2022-03-31 07:42:11 e[32mINFOe[m i.a.v.j.JsonSchemaValidator(test):56 - JSON schema validation failed. 
errors: $.compression_codec: is missing but it is required, $.format_type: does not have a value in the enumeration [Avro]
2022-03-31 07:42:11 e[32mINFOe[m i.a.v.j.JsonSchemaValidator(test):56 - JSON schema validation failed. 
errors: $.flattening: is missing but it is required, $.format_type: does not have a value in the enumeration [CSV]

Could you double check what value you’ve set for these fields? (it might be a red herring)
I think you chosed JSONL. Do you mind trying with Avro?

My goal with these suggestions is to determine if the problem is on the source or destination side…

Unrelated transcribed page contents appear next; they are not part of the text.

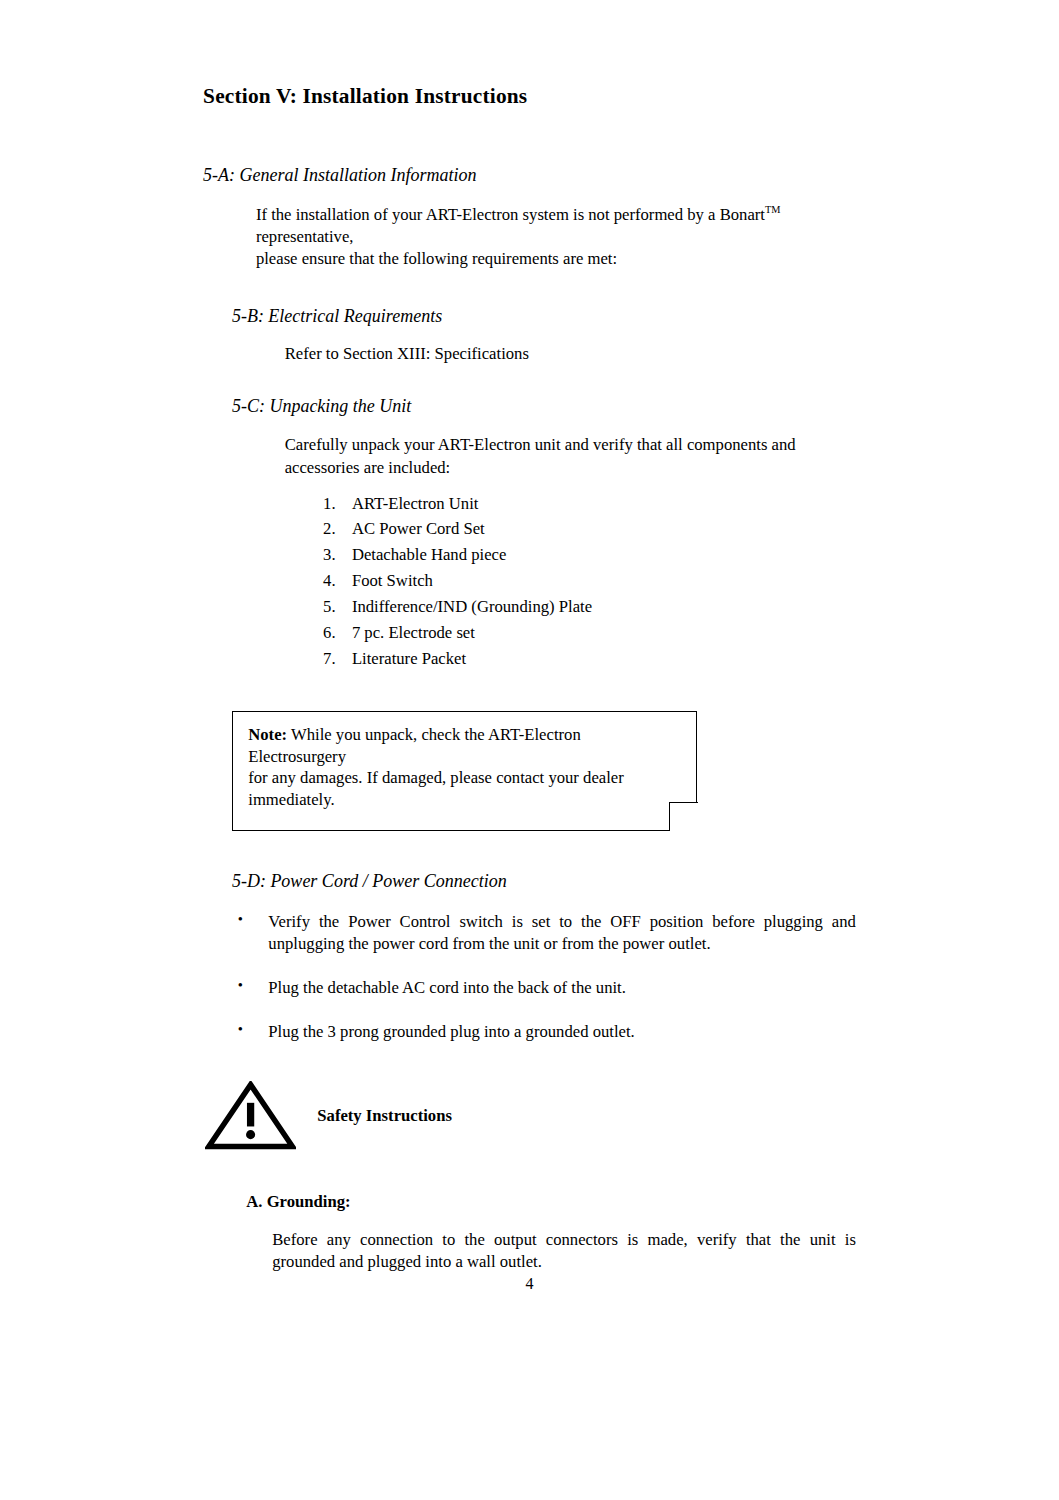Section V: Installation Instructions
5-A: General Installation Information
If the installation of your ART-Electron system is not performed by a BonartTM representative,
please ensure that the following requirements are met:
5-B: Electrical Requirements
Refer to Section XIII: Specifications
5-C: Unpacking the Unit
Carefully unpack your ART-Electron unit and verify that all components and accessories are included:
1. ART-Electron Unit
2. AC Power Cord Set
3. Detachable Hand piece
4. Foot Switch
5. Indifference/IND (Grounding) Plate
6. 7 pc. Electrode set
7. Literature Packet
Note: While you unpack, check the ART-Electron Electrosurgery
for any damages. If damaged, please contact your dealer
immediately.
5-D: Power Cord / Power Connection
Verify the Power Control switch is set to the OFF position before plugging and unplugging the power cord from the unit or from the power outlet.
Plug the detachable AC cord into the back of the unit.
Plug the 3 prong grounded plug into a grounded outlet.
Safety Instructions
A. Grounding:
Before any connection to the output connectors is made, verify that the unit is grounded and plugged into a wall outlet.
4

I’m seeing the same issue, using mysql source 0.5.6 and destination Big Query 1.1.1 - I have not tried using full refresh as I also wish to use incremental - if I remove GCS staging, smaller tables are syncing to BQ OK - but on our larger tables the sync to BQ throws a 404 - which from reading related airbyte github issues allude to problems with the BQ SDK the workaround is to enable GCS staging, so here I am :wink:

2022-04-25 15:13:18 INFO i.a.v.j.JsonSchemaValidator(test):56 - JSON schema validation failed. 
errors: $.credential: is not defined in the schema and the schema does not allow additional properties, $.part_size_mb: is not defined in the schema and the schema does not allow additional properties, $.gcs_bucket_name: is not defined in the schema and the schema does not allow additional properties, $.gcs_bucket_path: is not defined in the schema and the schema does not allow additional properties, $.keep_files_in_gcs-bucket: is not defined in the schema and the schema does not allow additional properties, $.method: must be a constant value Standard
2022-04-25 15:13:18 INFO i.a.w.p.KubePodProcess(close):713 - (pod: airbyte / normalization-sync-22-2-qxlfb) - Closed all resources for pod

Hey @NahidOulmi, do you still encounter this problem after upgrade MySQL source ?
@Ufou I’m not sure you encounter the exact same problem. Do you mind opening a second topic, sharing your full logs and the related Github issue you found? Thanks!